Selective Cross Correlation in Passive Timing Analysis Attacks against Low-Latency Mixes

A mix is a communication proxy that hides the relationship between incoming and outgoing messages. Routing traffic through a path of mixes is a powerful tool for providing privacy. When mixes are used for interactive communication, such as VoIP and web browsing, attackers can undermine user privacy by observing timing information along the path. Mixes can prevent these attacks by inserting dummy packets (cover traffic) to obfuscate timing information in each stream. A recently proposed defense called adaptive padding makes cover traffic more effective by ensuring that statistically unusual gaps between packets are partially filled in with dummy packets. In this work, we propose Selective Cross Correlation (SCC), an attack that an eavesdropper could employ to de-anonymize users despite the use of adaptive padding.

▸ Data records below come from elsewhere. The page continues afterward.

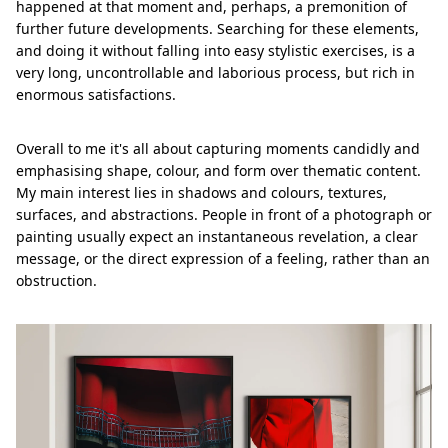
happened at that moment and, perhaps, a premonition of
further future developments. Searching for these elements,
and doing it without falling into easy stylistic exercises, is a
very long, uncontrollable and laborious process, but rich in
enormous satisfactions.
Overall to me it's all about capturing moments candidly and
emphasising shape, colour, and form over thematic content.
My main interest lies in shadows and colours, textures,
surfaces, and abstractions. People in front of a photograph or
painting usually expect an instantaneous revelation, a clear
message, or the direct expression of a feeling, rather than an
obstruction.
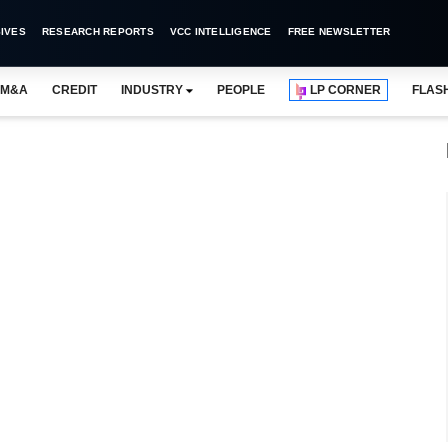
IVES
RESEARCH REPORTS
VCC INTELLIGENCE
FREE NEWSLETTER
M&A
CREDIT
INDUSTRY
PEOPLE
LP CORNER
FLAS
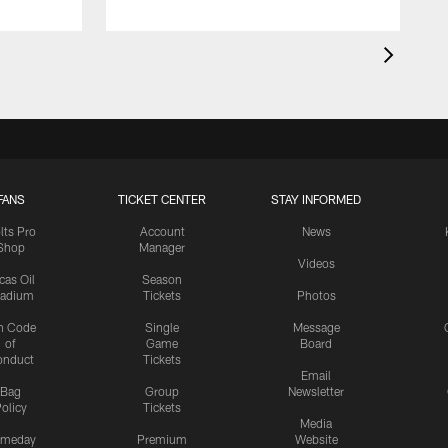
FANS
TICKET CENTER
STAY INFORMED
lts Pro
Account
News
Shop
Manager
Videos
cas Oil
Season
tadium
Tickets
Photos
n Code
Single
Message
of
Game
Board
onduct
Tickets
Email
Bag
Group
Newsletter
olicy
Tickets
Media
meday
Premium
Website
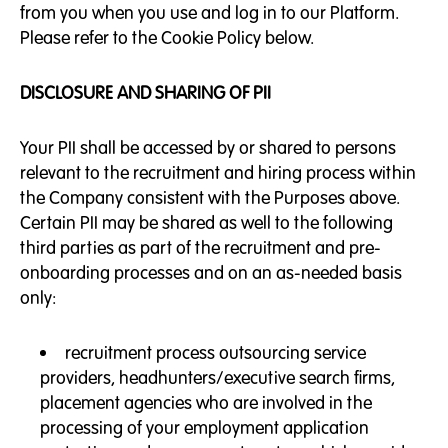
from you when you use and log in to our Platform.
Please refer to the Cookie Policy below.
DISCLOSURE AND SHARING OF PII
Your PII shall be accessed by or shared to persons
relevant to the recruitment and hiring process within
the Company consistent with the Purposes above.
Certain PII may be shared as well to the following
third parties as part of the recruitment and pre-
onboarding processes and on an as-needed basis
only:
recruitment process outsourcing service
providers, headhunters/executive search firms,
placement agencies who are involved in the
processing of your employment application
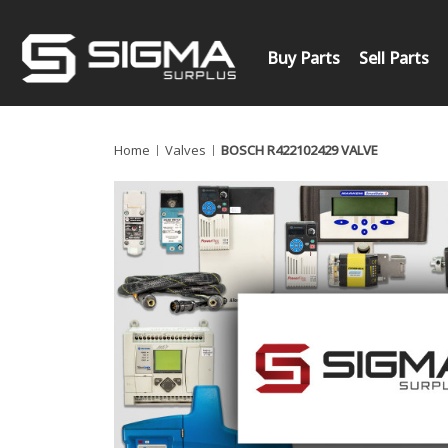
Buy Parts
Sell Parts
Home
Valves
BOSCH R422102429 VALVE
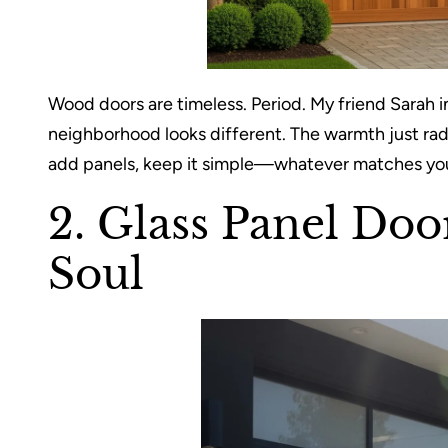
Wood doors are timeless. Period. My friend Sarah i
neighborhood looks different. The warmth just rad
add panels, keep it simple—whatever matches your 
2. Glass Panel Doo
Soul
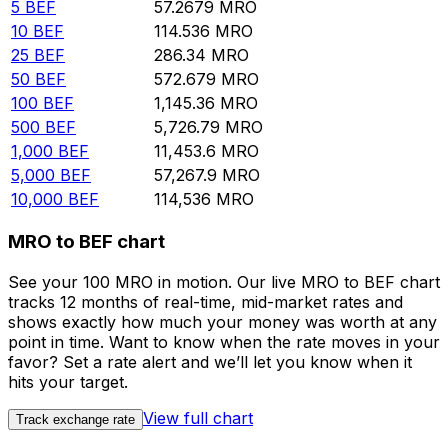
5
BEF
57.2679
MRO
10
BEF
114.536
MRO
25
BEF
286.34
MRO
50
BEF
572.679
MRO
100
BEF
1,145.36
MRO
500
BEF
5,726.79
MRO
1,000
BEF
11,453.6
MRO
5,000
BEF
57,267.9
MRO
10,000
BEF
114,536
MRO
MRO to BEF chart
See your 100 MRO in motion. Our live MRO to BEF chart
tracks 12 months of real-time, mid-market rates and
shows exactly how much your money was worth at any
point in time. Want to know when the rate moves in your
favor? Set a rate alert and we’ll let you know when it
hits your target.
View full chart
Track exchange rate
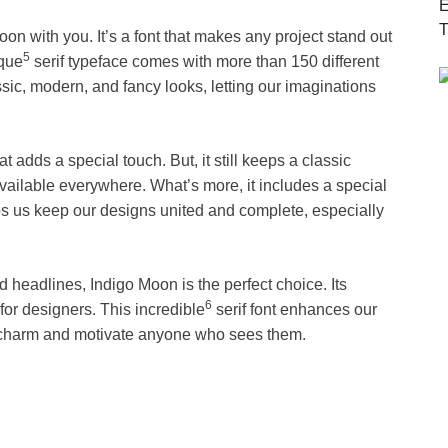
on with you. It’s a font that makes any project stand out
5
ique
serif typeface comes with more than 150 different
ssic, modern, and fancy looks, letting our imaginations
at adds a special touch. But, it still keeps a classic
vailable everywhere. What’s more, it includes a special
lps us keep our designs united and complete, especially
d headlines, Indigo Moon is the perfect choice. Its
6
 for designers. This incredible
serif font enhances our
l charm and motivate anyone who sees them.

The main insight of our approach is that, with the defense, the timings at one end of the stream are effectively a subset of the timings at the other end of the stream. By considering the network conditions, an appropriate correlation window can be found and used to effectively remove the cover traffic, thereby enabling us to correlate both ends of the stream. We have conducted real network experiments and have found that SCC greatly improves attacker effectiveness over prior techniques against the defense. With SCC, the attacker is nearly as successful as when no defense is applied. This attack demonstrates the need for more robust defenses against statistical timing attacks.